Die Hanfpflanzen wachsen künftig im Biochemiepark Leuna in Sachsen-Anhalt. Wir bauen die Produktionsanlage gerade auf, erläutert Geschäftsführer Axel Gille. Im Frühjahr nächsten Jahres kommen die ersten Pflanzen in die Erde. Natürliches Sonnenlicht werden sie nicht zu sehen bekommen.
"Wir bauen im Prinzip in einem Bunker Cannabis an. Und dieser Bunker ist zusätzlich abgesichert durch einen Industriepark, in dem der Bunker steht. Und diese Sicherungsvorkehrungen treiben die Kosten in die Höhe, auf jeden Fall."
Es muss ein Arzneimittel sein
Damit das Cannabis zu einem Medizinprodukt verarbeitet werden kann, müssen die Hanfpflanzen ständig überwacht werden, Wasser- und Nährstoffzufuhr sind genau geregelt. Das künstliche Licht muss zu genau vorgeschriebenen Zeiten an- und wieder abgestellt werden. Ziel sind gleichbleibende Anteile von THC und CBD - den beiden Hauptwirkstoffen für die Therapie.
"Um wirklich ein Medizinprodukt herzustellen und nicht irgendwas, was Sie im Badezimmer anbauen, wo sie manchmal ein Prozent THC haben und manchmal 8. Wichtig ist für den Patienten, dass er sich darauf verlassen kann, dass der Inhalt immer der gleiche ist."

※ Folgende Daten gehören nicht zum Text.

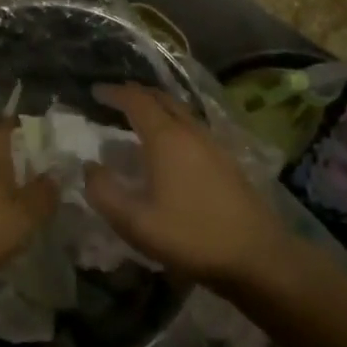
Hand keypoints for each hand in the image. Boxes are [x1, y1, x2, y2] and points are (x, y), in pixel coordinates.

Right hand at [84, 84, 295, 286]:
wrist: (257, 255)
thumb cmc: (191, 236)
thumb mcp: (136, 222)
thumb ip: (105, 193)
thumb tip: (90, 167)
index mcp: (166, 138)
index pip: (136, 101)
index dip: (114, 93)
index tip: (94, 91)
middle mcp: (190, 131)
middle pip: (161, 98)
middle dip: (135, 94)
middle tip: (114, 99)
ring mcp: (212, 143)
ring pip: (179, 111)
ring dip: (156, 107)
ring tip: (138, 118)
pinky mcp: (226, 159)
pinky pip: (191, 126)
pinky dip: (172, 123)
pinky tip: (169, 146)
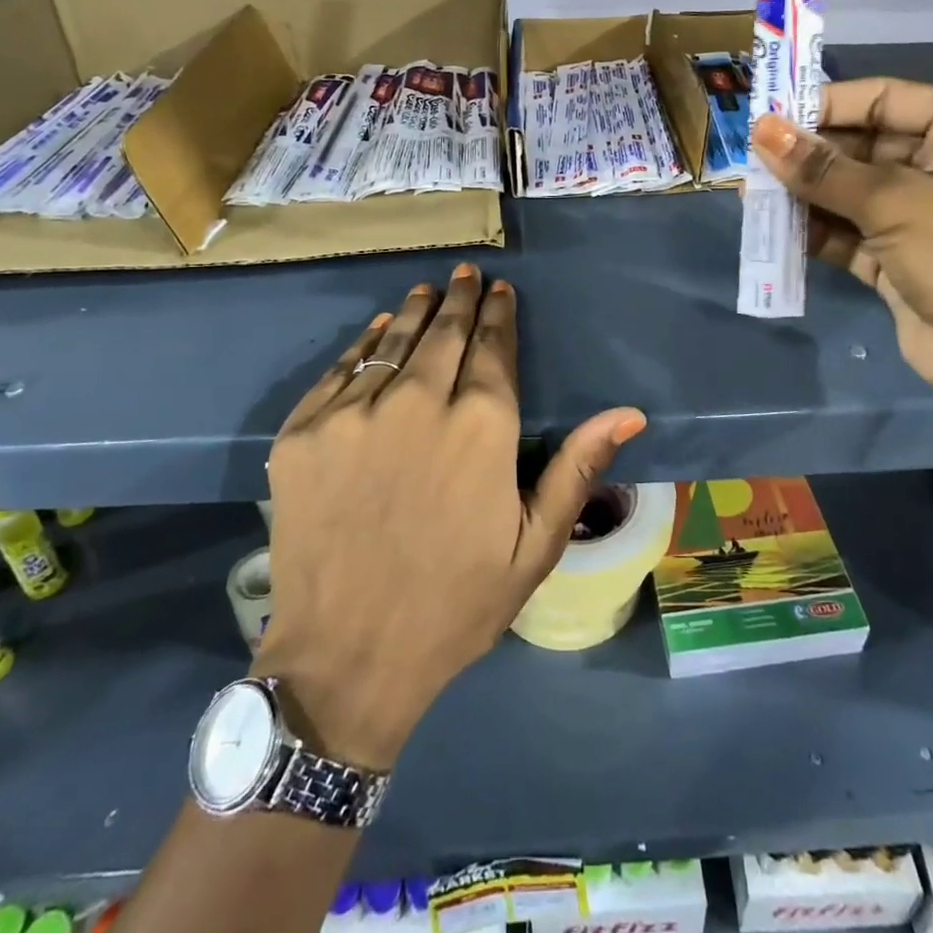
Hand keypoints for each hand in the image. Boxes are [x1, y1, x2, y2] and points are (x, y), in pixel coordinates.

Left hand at [255, 264, 646, 769]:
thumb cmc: (455, 605)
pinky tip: (378, 329)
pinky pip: (340, 370)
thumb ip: (577, 468)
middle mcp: (418, 402)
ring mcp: (353, 414)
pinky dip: (364, 343)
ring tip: (429, 289)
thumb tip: (629, 412)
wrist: (344, 659)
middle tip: (467, 273)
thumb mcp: (534, 546)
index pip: (493, 349)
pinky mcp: (304, 432)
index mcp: (481, 427)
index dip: (499, 315)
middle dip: (461, 300)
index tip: (501, 291)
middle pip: (444, 334)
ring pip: (392, 342)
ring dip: (416, 312)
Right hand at [750, 80, 932, 469]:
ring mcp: (922, 216)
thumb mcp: (897, 202)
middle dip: (807, 155)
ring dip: (805, 196)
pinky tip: (775, 231)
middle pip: (861, 147)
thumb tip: (761, 130)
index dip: (822, 105)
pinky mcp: (900, 261)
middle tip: (749, 161)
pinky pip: (849, 235)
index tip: (765, 116)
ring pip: (849, 194)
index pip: (882, 99)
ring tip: (751, 195)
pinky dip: (815, 233)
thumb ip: (823, 169)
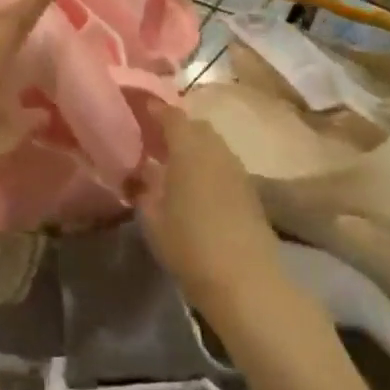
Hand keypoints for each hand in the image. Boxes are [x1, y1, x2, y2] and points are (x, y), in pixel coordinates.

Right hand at [136, 105, 287, 321]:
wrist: (245, 280)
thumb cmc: (189, 244)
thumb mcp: (152, 218)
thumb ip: (143, 188)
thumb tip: (140, 171)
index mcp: (189, 148)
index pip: (171, 115)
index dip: (155, 109)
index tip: (139, 109)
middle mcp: (216, 150)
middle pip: (195, 126)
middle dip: (175, 128)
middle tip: (153, 140)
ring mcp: (237, 169)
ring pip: (212, 145)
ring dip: (193, 147)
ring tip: (172, 164)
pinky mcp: (250, 191)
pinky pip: (223, 164)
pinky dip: (207, 164)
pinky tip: (195, 186)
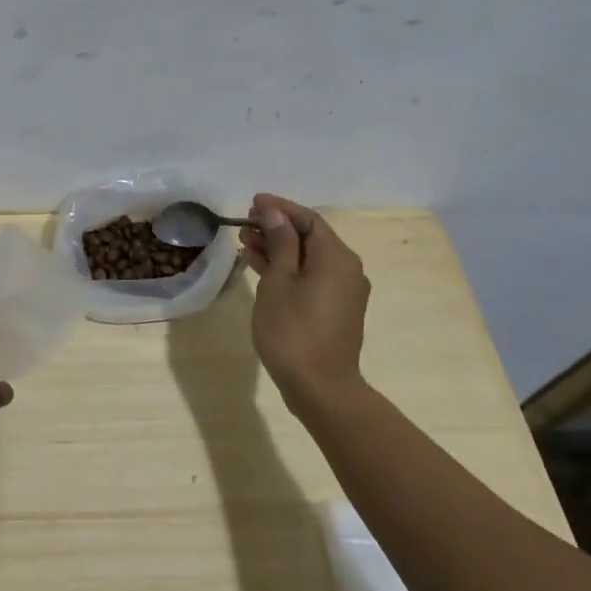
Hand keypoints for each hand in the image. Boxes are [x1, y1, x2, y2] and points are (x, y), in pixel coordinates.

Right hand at [241, 193, 372, 420]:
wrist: (320, 387)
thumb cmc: (293, 329)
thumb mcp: (279, 280)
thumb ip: (280, 242)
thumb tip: (274, 213)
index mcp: (336, 257)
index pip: (308, 219)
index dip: (280, 208)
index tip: (252, 202)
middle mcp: (346, 269)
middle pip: (310, 237)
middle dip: (276, 227)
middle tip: (244, 223)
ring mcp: (342, 292)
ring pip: (308, 259)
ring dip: (278, 248)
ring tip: (244, 243)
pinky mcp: (334, 310)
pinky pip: (310, 277)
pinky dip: (287, 269)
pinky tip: (260, 267)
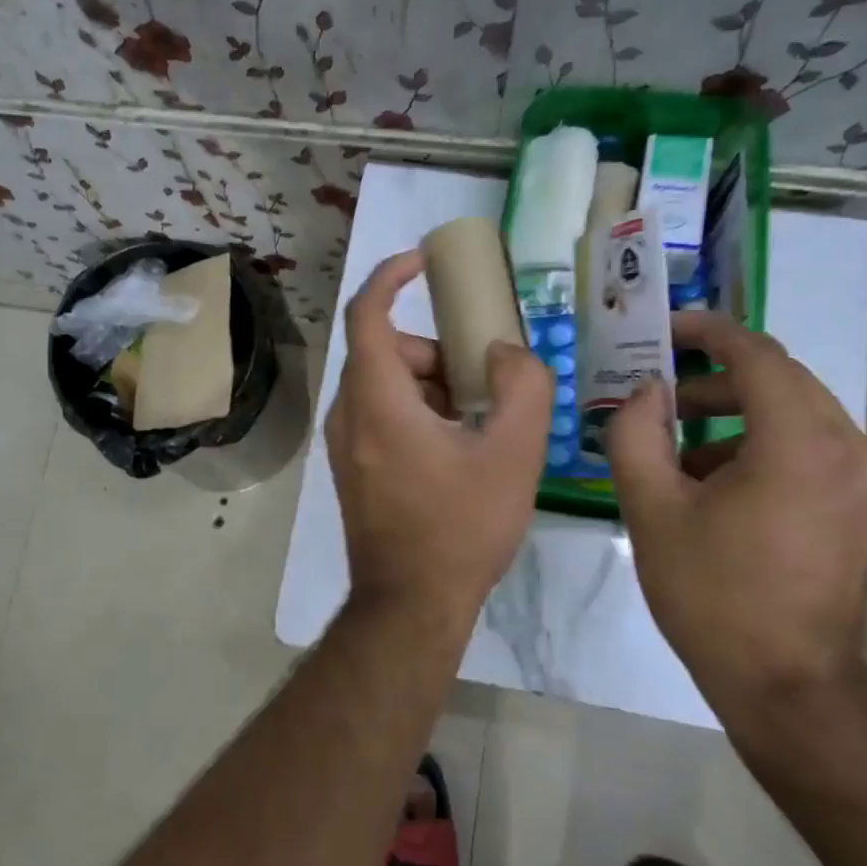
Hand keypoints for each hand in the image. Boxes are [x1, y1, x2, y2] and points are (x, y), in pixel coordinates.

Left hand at [327, 250, 552, 628]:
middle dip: (436, 352)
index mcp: (376, 400)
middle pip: (386, 353)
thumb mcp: (513, 454)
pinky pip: (380, 417)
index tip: (424, 260)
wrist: (411, 605)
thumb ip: (522, 386)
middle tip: (483, 378)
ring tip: (478, 422)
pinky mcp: (351, 470)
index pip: (368, 313)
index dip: (392, 276)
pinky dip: (417, 412)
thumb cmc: (461, 527)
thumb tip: (503, 353)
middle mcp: (348, 415)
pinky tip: (457, 450)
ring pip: (385, 387)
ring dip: (431, 386)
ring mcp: (344, 446)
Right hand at [606, 311, 866, 733]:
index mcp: (800, 444)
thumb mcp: (651, 510)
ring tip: (680, 447)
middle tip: (662, 394)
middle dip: (717, 378)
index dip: (709, 332)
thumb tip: (646, 392)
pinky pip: (814, 447)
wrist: (788, 685)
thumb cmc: (712, 596)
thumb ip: (636, 435)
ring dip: (739, 413)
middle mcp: (850, 448)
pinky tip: (720, 483)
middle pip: (781, 380)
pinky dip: (765, 444)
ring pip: (798, 413)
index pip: (757, 355)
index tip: (668, 328)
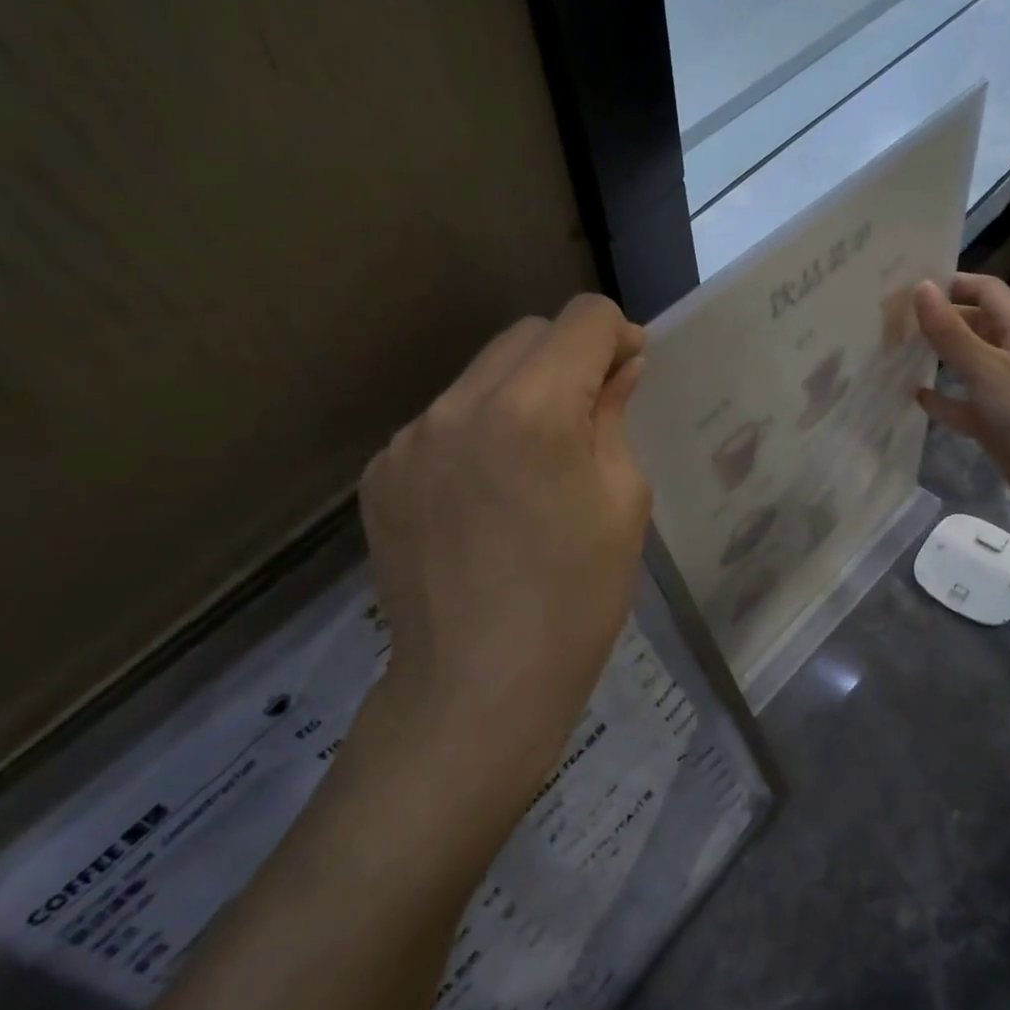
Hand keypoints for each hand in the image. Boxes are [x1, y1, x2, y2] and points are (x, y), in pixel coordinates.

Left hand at [354, 294, 651, 791]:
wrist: (475, 690)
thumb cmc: (575, 600)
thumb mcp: (622, 500)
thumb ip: (615, 414)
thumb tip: (618, 365)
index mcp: (533, 409)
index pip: (583, 318)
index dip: (618, 336)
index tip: (628, 375)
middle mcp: (459, 405)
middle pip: (527, 334)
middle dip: (569, 357)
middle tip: (588, 417)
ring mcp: (410, 438)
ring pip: (481, 375)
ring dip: (519, 393)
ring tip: (532, 462)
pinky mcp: (381, 472)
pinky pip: (443, 421)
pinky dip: (475, 432)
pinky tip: (485, 494)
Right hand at [914, 274, 1009, 517]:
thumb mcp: (986, 366)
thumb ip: (950, 330)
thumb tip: (921, 288)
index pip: (985, 290)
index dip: (952, 283)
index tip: (910, 287)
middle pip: (973, 324)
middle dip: (939, 319)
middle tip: (893, 320)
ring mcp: (1005, 388)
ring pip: (966, 363)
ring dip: (937, 356)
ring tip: (895, 352)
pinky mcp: (996, 421)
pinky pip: (963, 403)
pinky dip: (942, 398)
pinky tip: (915, 395)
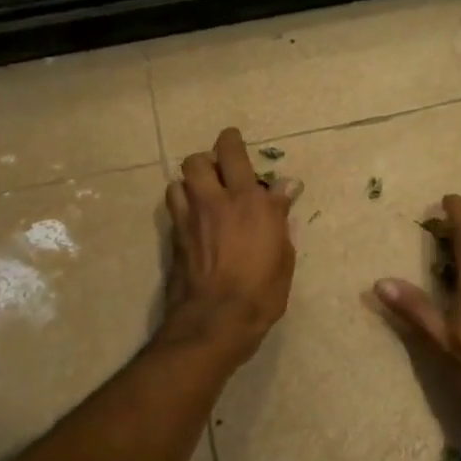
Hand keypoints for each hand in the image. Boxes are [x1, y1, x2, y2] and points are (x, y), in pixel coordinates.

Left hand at [160, 128, 299, 363]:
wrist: (216, 321)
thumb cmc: (262, 291)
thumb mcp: (283, 254)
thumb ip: (279, 215)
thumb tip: (286, 186)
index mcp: (248, 202)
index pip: (233, 154)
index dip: (232, 141)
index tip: (234, 140)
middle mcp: (214, 202)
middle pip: (197, 161)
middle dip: (208, 160)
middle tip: (221, 173)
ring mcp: (189, 219)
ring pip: (179, 182)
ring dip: (191, 184)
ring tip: (204, 196)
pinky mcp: (174, 238)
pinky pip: (174, 208)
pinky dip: (183, 206)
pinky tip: (195, 221)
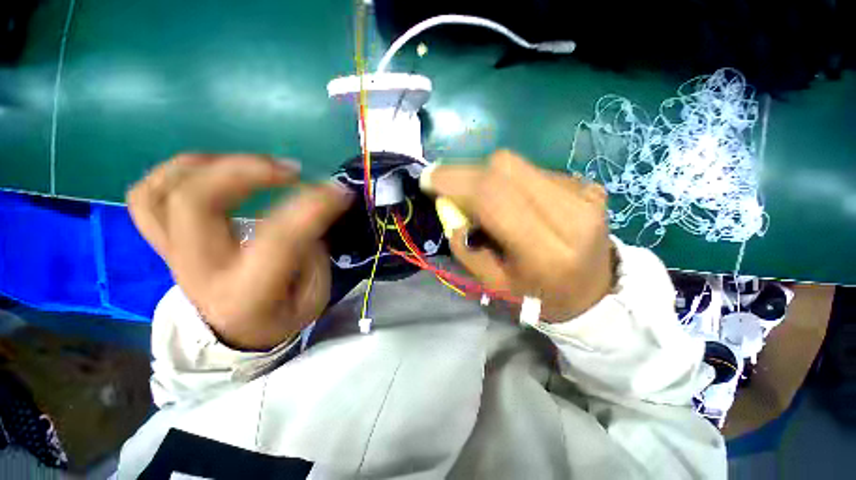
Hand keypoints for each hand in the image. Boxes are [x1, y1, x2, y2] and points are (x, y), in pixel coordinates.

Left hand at [127, 154, 352, 349]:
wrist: (233, 332)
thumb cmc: (279, 316)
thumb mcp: (313, 298)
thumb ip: (313, 254)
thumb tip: (310, 213)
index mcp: (245, 292)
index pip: (277, 238)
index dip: (312, 208)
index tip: (339, 192)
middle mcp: (199, 269)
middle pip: (196, 201)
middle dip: (247, 171)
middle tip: (290, 170)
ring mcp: (173, 253)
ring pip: (161, 191)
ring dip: (210, 165)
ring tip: (252, 165)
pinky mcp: (165, 242)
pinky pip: (147, 196)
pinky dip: (176, 172)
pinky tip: (213, 170)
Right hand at [423, 150, 613, 321]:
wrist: (592, 291)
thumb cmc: (537, 295)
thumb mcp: (492, 284)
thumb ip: (465, 247)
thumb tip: (449, 207)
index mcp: (546, 251)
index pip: (494, 197)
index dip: (456, 181)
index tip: (429, 179)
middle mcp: (571, 214)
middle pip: (505, 167)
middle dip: (467, 172)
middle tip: (451, 188)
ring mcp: (583, 193)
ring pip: (517, 164)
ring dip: (488, 177)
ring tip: (484, 200)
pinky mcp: (585, 184)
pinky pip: (531, 170)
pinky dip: (510, 181)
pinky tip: (513, 201)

"Es ist eine besondere Herausforderung, aus einem landwirtschaftlichen Produkt ein Arzneimittel zu machen. Aus meiner Sicht können das nicht viele Unternehmen. Wenn man auch weltweit guckt, wie viele Unternehmen haben überhaupt Lizenzen, um Arzneimittel aus Cannabis herzustellen nach EU-Richtlinien, das sind sehr, sehr wenige. Aurora besitzt davon einen Großteil,"
ergänzt Co-Geschäftsführer Philip Schetter.
Kunden, nein, Patienten werden mehr
Geschäftszahlen gibt das Unternehmen nicht preis. Klar ist aber: Aurora agiert auf einem wachsenden Markt. Etwa 20 bis 30.000 Patienten erhalten derzeit in Deutschland Cannabis als Medizin, in erster Linie als schmerzlinderndes Medikament. Es könnten künftig zehnmal so viele sein, vergleicht man Deutschland mit Ländern, in denen Cannabis schon länger zugelassen ist. Außerdem:
"Wir bereiten uns darauf vor, dass weitere europäische Länder Cannabis zu medizinischen Zwecken frei geben, wir sehen ja auch, dass einige Länder das schon gemacht haben, andere das gerade vorbereiten, wenn wir in Richtung Frankreich beispielsweise aktuell schauen, und da bauen wir nach und nach als Aurora Landesgesellschaften in verschiedenen europäischen Ländern auf und werden neben Deutschland auch in weiteren Ländern Produktionsstätten bauen."
Deshalb stellt Aurora auch ein. Von momentan 50 Mitarbeitern will man bis Ende nächsten Jahres auf 150 wachsen, in Berlin und Leuna. Grundvoraussetzung für einen Job beim Cannabis-Produzenten: ein polizeiliches Führungszeugnis.